Last week, Al-Arabiya published an op-ed by Iranian-American academic Majid Rafizadeh, in which he analyzed the shifts in Iranian troop deployment to Syria. Rafizadeh concluded that by sending larger numbers of International Revolutionary Guard Corps (IRGC) fighters to Syria rather than relying mostly on the elite Quds Force, as it did previously, Iran is increasing its public visibility and making its role in the Syrian conflict more conspicuous – both to its Middle Eastern neighbors and to Western states. According to Rafizadeh, Iran’s aims in doing so are twofold: it is “offering itself to the West as an indispensable regional player and partner,” while also ensuring that the West will be compelled to turn “a blind eye to Iran’s regional interventionist policies.”

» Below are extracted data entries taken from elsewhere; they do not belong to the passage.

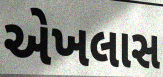
એખલાસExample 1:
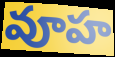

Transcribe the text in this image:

వూహ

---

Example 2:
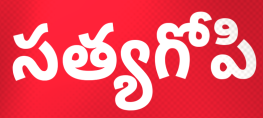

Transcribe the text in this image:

సత్యగోపి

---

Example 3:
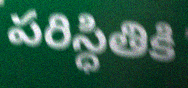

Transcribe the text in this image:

పరిస్ధితికి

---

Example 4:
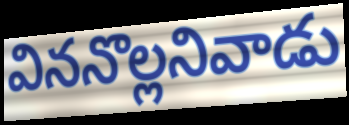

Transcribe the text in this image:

విననొల్లనివాడు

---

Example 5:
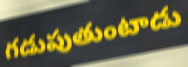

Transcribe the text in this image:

గడుపుతుంటాడు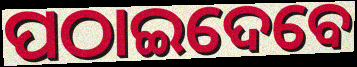
ପଠାଇଦେବେ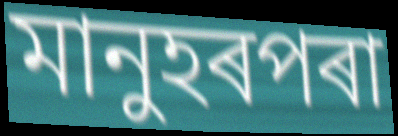
মানুহৰপৰাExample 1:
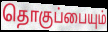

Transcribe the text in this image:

தொகுப்பையும்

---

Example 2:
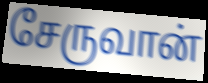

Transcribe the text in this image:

சேருவான்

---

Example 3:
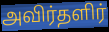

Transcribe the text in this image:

அவிர்தளிர்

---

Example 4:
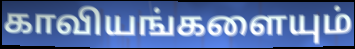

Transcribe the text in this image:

காவியங்களையும்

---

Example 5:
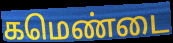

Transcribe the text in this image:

கமெண்டைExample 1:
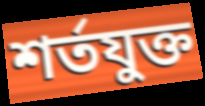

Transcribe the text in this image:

শর্তযুক্ত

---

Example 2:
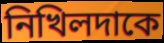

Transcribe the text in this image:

নিখিলদাকে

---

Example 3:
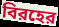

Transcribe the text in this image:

বিরহের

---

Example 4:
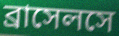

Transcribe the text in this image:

ব্রাসেলসে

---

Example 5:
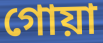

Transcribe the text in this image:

গোয়া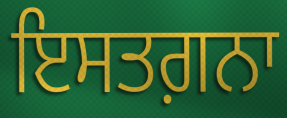
ਇਸਤਗ਼ਨਾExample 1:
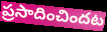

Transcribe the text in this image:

ప్రసాదించిందట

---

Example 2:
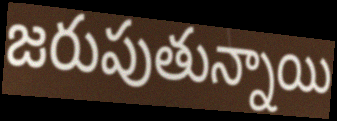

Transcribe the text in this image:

జరుపుతున్నాయి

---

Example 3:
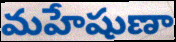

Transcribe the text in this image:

మహేషుణా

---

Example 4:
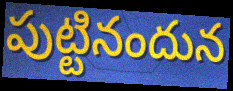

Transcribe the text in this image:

పుట్టినందున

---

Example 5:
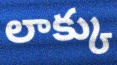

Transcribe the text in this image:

లాక్కు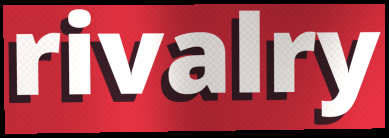
rivalry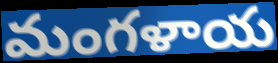
మంగళాయ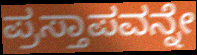
ಪ್ರಸ್ತಾಪವನ್ನೇ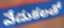
వేడుకలతోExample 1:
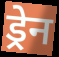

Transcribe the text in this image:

ड्रेन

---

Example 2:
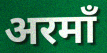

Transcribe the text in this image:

अरमाँ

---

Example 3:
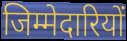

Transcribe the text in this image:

जिम्मेदारियों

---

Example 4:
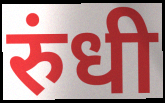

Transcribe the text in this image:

रुंधी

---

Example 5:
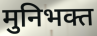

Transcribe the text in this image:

मुनिभक्त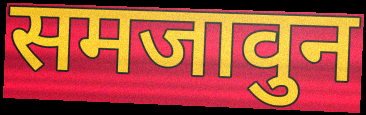
समजावुन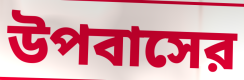
উপবাসের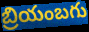
బ్రియంబగు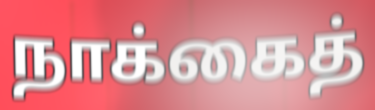
நாக்கைத்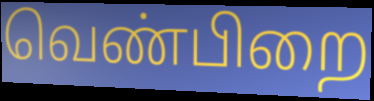
வெண்பிறை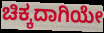
ಚಿಕ್ಕದಾಗಿಯೇ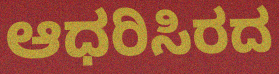
ಆಧರಿಸಿರದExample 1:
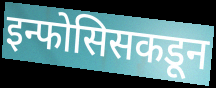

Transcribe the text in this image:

इन्फोसिसकडून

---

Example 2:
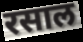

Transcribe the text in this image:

रसाल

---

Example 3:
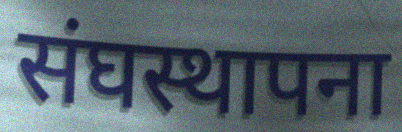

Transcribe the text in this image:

संघस्थापना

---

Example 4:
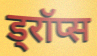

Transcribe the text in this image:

ड्रॉप्स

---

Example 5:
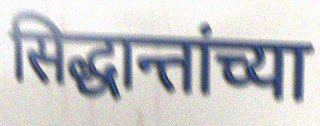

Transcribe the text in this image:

सिद्धान्तांच्या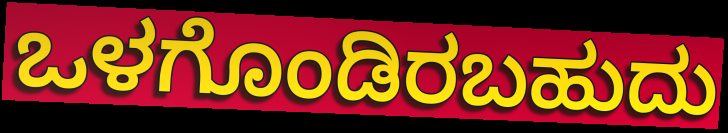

Over at The Globe and Mail, the curiosity of Nazila Fathi – who fled Iran for Canada following the crackdown on journalists during the Green Revolution of 2009 – was also piqued by the rise in the number of IRGC fighters and fatalities in Syria. Like Rafizadeh, she too concluded that the rising numbers “reflect Iran’s deep involvement in Syria,” after Tehran announced in June that it had only “lost 400 men” in the Syrian conflict since 2011. Despite Iran’s prior insistence that it had only sent advisors to Syria rather than actual troops, the extent of Revolutionary Guard involvement (including Pakistani and Afghani fighters trained by the IRGC) confirms that “Iran is involved in a full-fledged war” in Syria – partially on the pretext of fighting Tehran’s own ISIS enemies outside its borders.
In light of the number of Iranian troops we now know to be active in Iran, can Iran’s “regional interventionism” in Syria and elsewhere, as Rafizadeh describes it, still be ascribed to a “defensive” policy – fighting in Syria in order to, as Fathi writes, “lessen the risks of an attack at home”? Clearly, some media outlets are moving past the Iranian narrative.